One of the main criteria before investing in Real estate is looking at the Rental yields. In India, the rental yield for residential properties is only 3%-5% p.a. On the other hand, for commercial properties, the yield can range between 6%-10% p.a. So, it is evident that you should invest in commercial properties if you are looking for real estate investment.
But, property investment has always been perceived as an investment class for super-rich people due to huge capital requirements. REITs have opened the gateway to invest in real estate even with a small amount.
So, let’s find out more about REITs.
Concept of REITs
REITs are quite similar to mutual funds. They collect money from investors and invest it in real estate assets. REITs are listed on the stock exchange and regulated by SEBI. Currently, there are three REITs listed in the Indian Stock Market viz. Embassy Office Parks REIT, Brookfield India Real Estate Trust and Mindspace Business Parks REIT.
What will happen to REITs if the builder defaults?
REITs must invest 80% of their capital in already-developed real estate projects. Rest 20% can be invested in under-construction properties.
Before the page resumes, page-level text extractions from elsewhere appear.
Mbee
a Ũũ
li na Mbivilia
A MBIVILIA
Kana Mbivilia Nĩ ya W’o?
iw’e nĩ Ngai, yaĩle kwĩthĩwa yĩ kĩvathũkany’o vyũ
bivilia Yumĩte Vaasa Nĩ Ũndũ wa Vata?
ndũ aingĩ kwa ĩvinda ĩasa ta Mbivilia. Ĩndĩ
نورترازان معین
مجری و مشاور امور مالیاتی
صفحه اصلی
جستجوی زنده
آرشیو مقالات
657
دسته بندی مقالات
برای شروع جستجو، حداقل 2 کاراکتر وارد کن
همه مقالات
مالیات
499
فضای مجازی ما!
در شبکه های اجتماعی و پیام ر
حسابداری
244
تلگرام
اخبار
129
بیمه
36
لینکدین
So, even if the builder defaults, there is a chance of loss of only 20% of capital.
As per the regulation governing REITs, it is also mandatory to transfer 90% of the income earned to investors. This income is transferred on a half-yearly basis. This ensures a steady income for investors along with capital appreciation.
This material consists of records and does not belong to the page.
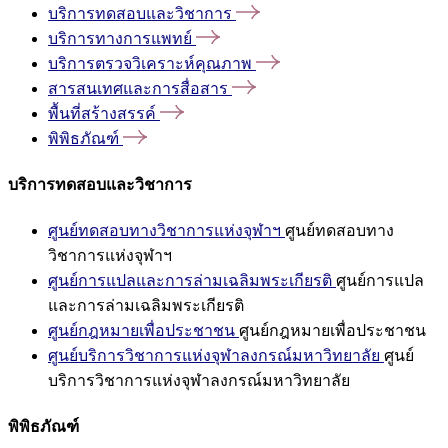
บริการทดสอบและวิชาการ
บริการทางการแพทย์
บริการตรวจวิเคราะห์คุณภาพ
สารสนเทศและการสื่อสาร
พื้นที่สร้างสรรค์
พิพิธภัณฑ์
บริการทดสอบและวิชาการ
ศูนย์ทดสอบทางวิชาการแห่งจุฬาฯ
ศูนย์ทดสอบทาง
วิชาการแห่งจุฬาฯ
ศูนย์การแปลและการล่ามเฉลิมพระเกียรติ
ศูนย์การแปล
และการล่ามเฉลิมพระเกียรติ
ศูนย์กฎหมายเพื่อประชาชน
ศูนย์กฎหมายเพื่อประชาชน
ศูนย์บริการวิชาการแห่งจุฬาลงกรณ์มหาวิทยาลัย
ศูนย์
บริการวิชาการแห่งจุฬาลงกรณ์มหาวิทยาลัย
พิพิธภัณฑ์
How do REITs help in portfolio diversification?
Real estate often acts as a store of capital and is generally less volatile than equity. REITs can provide much-needed diversification to your portfolio while acting as a store of capital and also giving steady dividends. REITs are liquid as they are listed on the stock exchange. Though, the Real estate generally gives good returns in long term. Therefore, an investment horizon of 7-10 yrs can provide better returns in REITs.
How to evaluate REITs?
Before investing in any REIT, check the following three parameters:
Occupancy Ratio: This ratio will tell you what percentage of total property is occupied by tenants. A higher Occupancy ratio will mean higher income for the REIT.
Tenancy Period: This will tell you the time period of the Rent agreement. A longer tenancy period will ensure that the REIT will receive rent from the properties for a longer period.
Dividend Yield: A range of 6-7% dividend yield is generally considered good.
Taxation
If you sell REITs within a year then, you have to pay a tax of 15% on the capital gain. If you sell it after a year, then you have to pay a 10% tax on capital gain above Rs. 1 lakh.
The dividend received will be taxed according to your income tax slab rate. The dividend will be given after deducting 10% TDS. Instead of directly investing in properties, REITs can also invest through another company known as Special Purpose Vehicle (SPVs). If this SPV does not opt for the special tax concession rate, the dividend received would not be taxable.